Menutupi dan melindungi. Inilah hal-hal yang sering diabaikan. Bukannya menutupi, kita justru sering membuka dengan menceritakan kepada orang lain tentang pasangan hidup kita. Suamiku tuh orangnya begini atau begitu. Dan lebih sering yang diceritakan adalah hal-hal yang negative. Dari mulai suami yang mata keranjang, galak, pelit dsb.

Alkisah, ada seorang bapak yang cukup dihormati dan disegani baik karena kedudukan di masyarakat maupun kefahamannya tentang agama. Pada suatu ketika, istrinya ngumpul-ngumpul, ngobrol kesana-kemari, ujung-ujungnya saling bercerita tentang suami-suami mereka. Yang cukup mengagetkan adalah, si istri ini bercerita tentang masa kelam suaminya.

Astaghfirullah….janganlah apa yang sudah ditutupi oleh Allah kemudian kita buka-buka, terlebih ini adalah pasangan hidup kita. Sama artinya kita bercerita tentang keburukan kita sendiri. Mungkin, kita memang sering mendengar para ustadz yang terkenal juga ‘menyiarkan’ keburukan-keburukan mereka di masa lalu, tapi niatnya mungkin sebagai ibroh bagi pendengarnya. Kalau kita bercerita keburukan suami? Apa manfaatnya? Justru kita menjatuhkan citra dan nama baik suami kita sendiri.

Istri adalah pakaian suami, dan pakaian berfungsi sebagai penutup aurat. Layaknya penutup aurat, tentunya kita akan merasa malu jika pakaian kita tersingkap. Membicarakan tentang keburukan atau aib suami atau istri, sama saja menyingkap pakaian kita sendiri. Yang berarti kita mempermalukan diri kita sendiri.

Bukan tidak boleh sama sekali bicara tentang pasangan hidup kita. Terlebih jika memang ada masalah yang harus diselesaikan. Tetapi kepada siapa kita membicarakan hal-hal tersebut, itu yang penting. Jika kita terpaksa curhat tentang perilaku buruk suami, maka carilah orang yang berilmu dan dan dapat dipercaya. Sehingga tujuan kita bercerita, sesungguhnya untuk mencari solusi, bukan sekedar memproklamirkan perilaku buruk suami.

Dan satu hal yang penting, jikalau pasangan hidup kita bersifat dan bersikap buruk, jangan “mengadukan” kepada orangtua atau saudara-saudara kita maupun kerabat kita. Karena boleh jadi, kita rukun kembali dengan suami, sementara orang tua atau saudara-saudara kita jadi membenci dan menjadi tidak suka kepada suami. Alangkah baiknya, jika kita justru berkonsultasi atau musyawarah dengan keluarga atau kerabat dari pihak suami, sehingga suami kita tetap terjaga kehormatannya.

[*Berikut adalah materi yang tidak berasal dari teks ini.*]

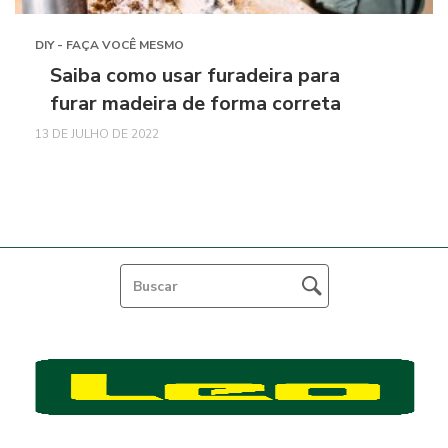
DIY - FAÇA VOCÊ MESMO
Saiba como usar furadeira para
furar madeira de forma correta
13 DE JULHO DE 2022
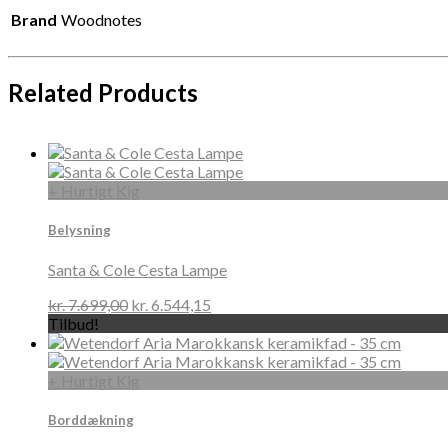
Brand
Woodnotes
Related Products
+ Hurtigt Kig
Belysning
Santa & Cole Cesta Lampe
kr.
7.699,00
kr.
6.544,15
Tilbud!
+ Hurtigt Kig
Borddækning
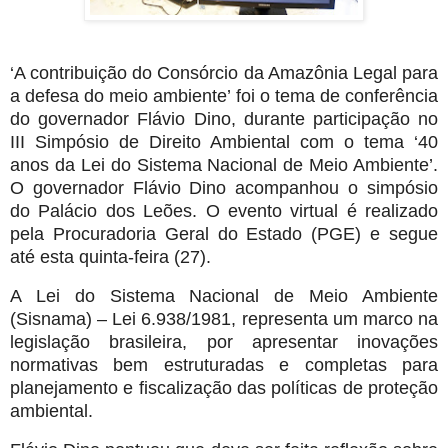
‘A contribuição do Consórcio da Amazônia Legal para
a defesa do meio ambiente’ foi o tema de conferência
do governador Flávio Dino, durante participação no
III Simpósio de Direito Ambiental com o tema ‘40
anos da Lei do Sistema Nacional de Meio Ambiente’.
O governador Flávio Dino acompanhou o simpósio
do Palácio dos Leões. O evento virtual é realizado
pela Procuradoria Geral do Estado (PGE) e segue
até esta quinta-feira (27).
A Lei do Sistema Nacional de Meio Ambiente
(Sisnama) – Lei 6.938/1981, representa um marco na
legislação brasileira, por apresentar inovações
normativas bem estruturadas e completas para
planejamento e fiscalização das políticas de proteção
ambiental.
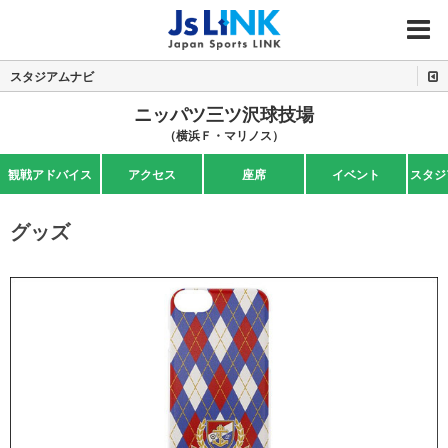
MENU
スタジアムナビ
ニッパツ三ツ沢球技場
（横浜Ｆ・マリノス）
観戦アドバイス
アクセス
座席
イベント
スタジ
グッズ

Selain sebagai penutup aurat, pakaian juga berfungsi melindungi diri dari cuaca panas yang menyengat maupun hawa dingin yang menggigit. Maka, seyogyannya kitapun melaksanakan fungsi kita sebagai pelindung bagi pasangan hidup kita. Menjaga dari segala fitnah maupun hujatan-hujatan buruk.

Karena tak jarang, bukannya memberi statement positif jika ada “berita” atau “keluhan” tentang suami, kita justru ikut menambah-nambahi atau mengompori. Sebagai contoh, ada seorang ibu bercerita bahwa sepulang dari berpergian, pada suatu sore menjelang maghrib ia melihat suami temannya sedang duduk-duduk di warung kopi.

“Bu NN, aku kemarin kayanya lihat suamimu duduk-duduk di warung kopi dekerumahku.”
“Emang tuh, kebiasaan, pulang kerja bukannya langsung pulang ngopi di rumah malah ngopi di warung. Kadang-kadang pulang abis Isya. Dari dulu emang tukang nongkrong, sudah punya anak istri, kebiasaan enggak berubah.” Jawab bu Nn.

Jikalau kita menyadari pentingnya menjaga kemuliaan pasangan hidup kita, mungkin kita bisa menjawab dengan lebih diplomatis, seumpama “Oh, mungkin suamiku sedang ada keperluan dengan seseorang.” Tidak perlu berbohong (karena memang tidak boleh), tapi juga tidak seterusterang seperti itu dengan mengatakan suami kita tukang nongkrong. Jadi, jagalah nama baik dan kehormatan suami kita dengan menjadi “pakaian” atau “pembungkus” yang baik.

Selain faktor etika yaitu sebagai penutup aurat, memakai pakaian juga berkaitan erat dengan factor estetika. Karenanya, pakaian juga berfungsi memperindah pemakainya. Jika istri adalah pakaian suami, maka istri memperindah suami. Jika suami adalah pakaian istri, maka suami memperindah istri.

Karenanya, jadilah kita pribadi-pribadi yang sholeh dan sholehah, yang dengannya kita dapat memberi keamanan dan kenyamanan bagi pasangan hidup kita. Sungguh indah Allah menggambarkan hubungan suami istri layaknya pakaian bagi pasangannya. Maka, jadilah kita sebagai pakaian bagi pasangan hidup kita yang menutupi, melindungi dan memperindah.